Moreover, if they experience post-partum and untreated perinatal depression, it will affect their babies as well--although not directly. Mother-child bonding is greatly significant in the early stage of a baby's life for their development, being close to your baby would greatly help and a big part of this "bonding". However, when a mother is experiencing depression and anxiety, there might be a barrier and it will be hard for her to get close to her baby or tend to her baby's needs. Also, if there is another older child in the house, they may be missing her support as well.
What are the signs of Depression and Anxiety?
- Extremely sad or angry without warning
- Foggy or have trouble completing tasks
- "Robotic," like they are just going through the motions
- Very anxious around the baby and their other children
- Guilty and like they are failing at motherhood
- Unusually irritable or angry
- Little interest in things they used to enjoy
- Scary, upsetting thoughts that don't go away
These signs are from the article written by National Institute of Child Health and Human Development. Read the full article here.
What are the risk factors for depression and anxiety during pregnancy or after birth?

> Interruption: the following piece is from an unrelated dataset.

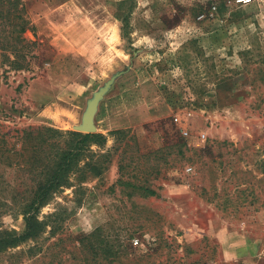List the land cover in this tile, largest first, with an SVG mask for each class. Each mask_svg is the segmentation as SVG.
Here are the masks:
<instances>
[{"label": "rangeland", "instance_id": "1", "mask_svg": "<svg viewBox=\"0 0 264 264\" xmlns=\"http://www.w3.org/2000/svg\"><path fill=\"white\" fill-rule=\"evenodd\" d=\"M16 4L0 19V264H264V0ZM92 101L95 173L22 237L18 136L87 134Z\"/></svg>", "mask_w": 264, "mask_h": 264}, {"label": "trees", "instance_id": "2", "mask_svg": "<svg viewBox=\"0 0 264 264\" xmlns=\"http://www.w3.org/2000/svg\"><path fill=\"white\" fill-rule=\"evenodd\" d=\"M16 2L17 0H0V19L10 27L14 26L13 23L17 19L13 15ZM11 7L14 8L9 9ZM121 24L122 37L130 43L127 14L121 17ZM2 45L3 48L8 46V44ZM44 131L51 136H24L23 134L18 136L21 148L23 150L30 148V157L26 165L28 166L27 172L30 174L28 179L34 185L23 201L22 212L26 219L27 229L22 237L31 235L34 222L37 223L34 219L35 213L46 204L50 197L60 188L71 186L70 177L72 175L84 176L87 172L95 173L96 167L92 161L91 147L93 145L101 147L100 144L105 141V136L97 133L61 132L53 128H45ZM32 142L34 143L31 145ZM6 143L3 136H0V148ZM17 157H22V153H17ZM6 161L9 162L8 157L0 158V164L5 165ZM81 162H83L82 165ZM9 164L10 162L7 163ZM7 242L8 239L0 241L1 244Z\"/></svg>", "mask_w": 264, "mask_h": 264}, {"label": "bare ground", "instance_id": "3", "mask_svg": "<svg viewBox=\"0 0 264 264\" xmlns=\"http://www.w3.org/2000/svg\"><path fill=\"white\" fill-rule=\"evenodd\" d=\"M94 106H95V101H92L88 108H87V111L85 112L84 116H83V119H82V128H79L82 132H88V131H93L94 130V126H93V123H92V119H93V113H94ZM87 123V124H86ZM92 124V126H91ZM89 127H88V126Z\"/></svg>", "mask_w": 264, "mask_h": 264}, {"label": "built area", "instance_id": "4", "mask_svg": "<svg viewBox=\"0 0 264 264\" xmlns=\"http://www.w3.org/2000/svg\"><path fill=\"white\" fill-rule=\"evenodd\" d=\"M238 2L239 3H242V4H248V3H250L251 2V0H238ZM183 135L184 136H187L188 135V132H183ZM202 139L205 137L203 134L200 136ZM187 171H191V169L189 168V169H187ZM138 242H134V245H136Z\"/></svg>", "mask_w": 264, "mask_h": 264}, {"label": "water", "instance_id": "5", "mask_svg": "<svg viewBox=\"0 0 264 264\" xmlns=\"http://www.w3.org/2000/svg\"><path fill=\"white\" fill-rule=\"evenodd\" d=\"M91 132H93V131H88V132H86V133H91Z\"/></svg>", "mask_w": 264, "mask_h": 264}, {"label": "crops", "instance_id": "6", "mask_svg": "<svg viewBox=\"0 0 264 264\" xmlns=\"http://www.w3.org/2000/svg\"><path fill=\"white\" fill-rule=\"evenodd\" d=\"M233 243V242H232ZM245 243V242H244Z\"/></svg>", "mask_w": 264, "mask_h": 264}]
</instances>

- A history of depression or anxiety, either during pregnancy or at other times
- Family history of depression or anxiety
- A difficult pregnancy or birth experience
- Giving birth to twins or other multiples
- Experiencing problems in your relationship with your partner
- Experiencing financial problems
- Receiving little or no support from family or friends to help you care for your baby
- Unplanned pregnancy
These risk factors are from the article written by National Institute of Child Health and Human Development. Read the full article here.
What are the treatments for Depression and Anxiety during pregnancy and after childbirth?
Read the full article here.
Some of the thing you can do in addition to the treatments:
These additional treatments are recommended and from the National Child and Maternal Health Education Program by National Institute of Child Health and Human Development (NICHD).
1. Connect with other moms
- Look for a moms' group in your community or online. These groups may give you the chance to learn from others who are going through or have gone through the same thing and to share your own feelings.
2. Make time for yourself
- Do something for you, like getting out of the house, or taking a hot bath without interruption. If you can, have your partner, a family member, or babysitter watch the baby regularly and go visit a friend or run an errand.
3. Do something you enjoy
- Whether it is listening to music, reading a book, or watching a favorite movie, take a bit of time each day to do something you enjoy.
4. Be realistic
- You don't have to do everything. You don't have to have the "perfect" home. Just do what you can and leave the rest.
5. Ask for help
- Don't be afraid to ask for help from family and friends, whether it's caring for the baby or doing household chores.
6. Rest when the baby rests
- Sleep is just as important for you as it is for the baby. Sleep when the baby sleeps, during naps and at night.
7. Be with others
- Seek out other adults, like family and friends, who can provide comfort and company. Regularly create a special time for you and your partner or for you and a friend to be together.
We hope this curated article from us, The Mummy's Miracle Team, would help raise awareness and educate people, specially women, about the importance of Maternal Mental Health.
We always strive to empower women and children. We want what's best for you. We are here because of you and we are here for you.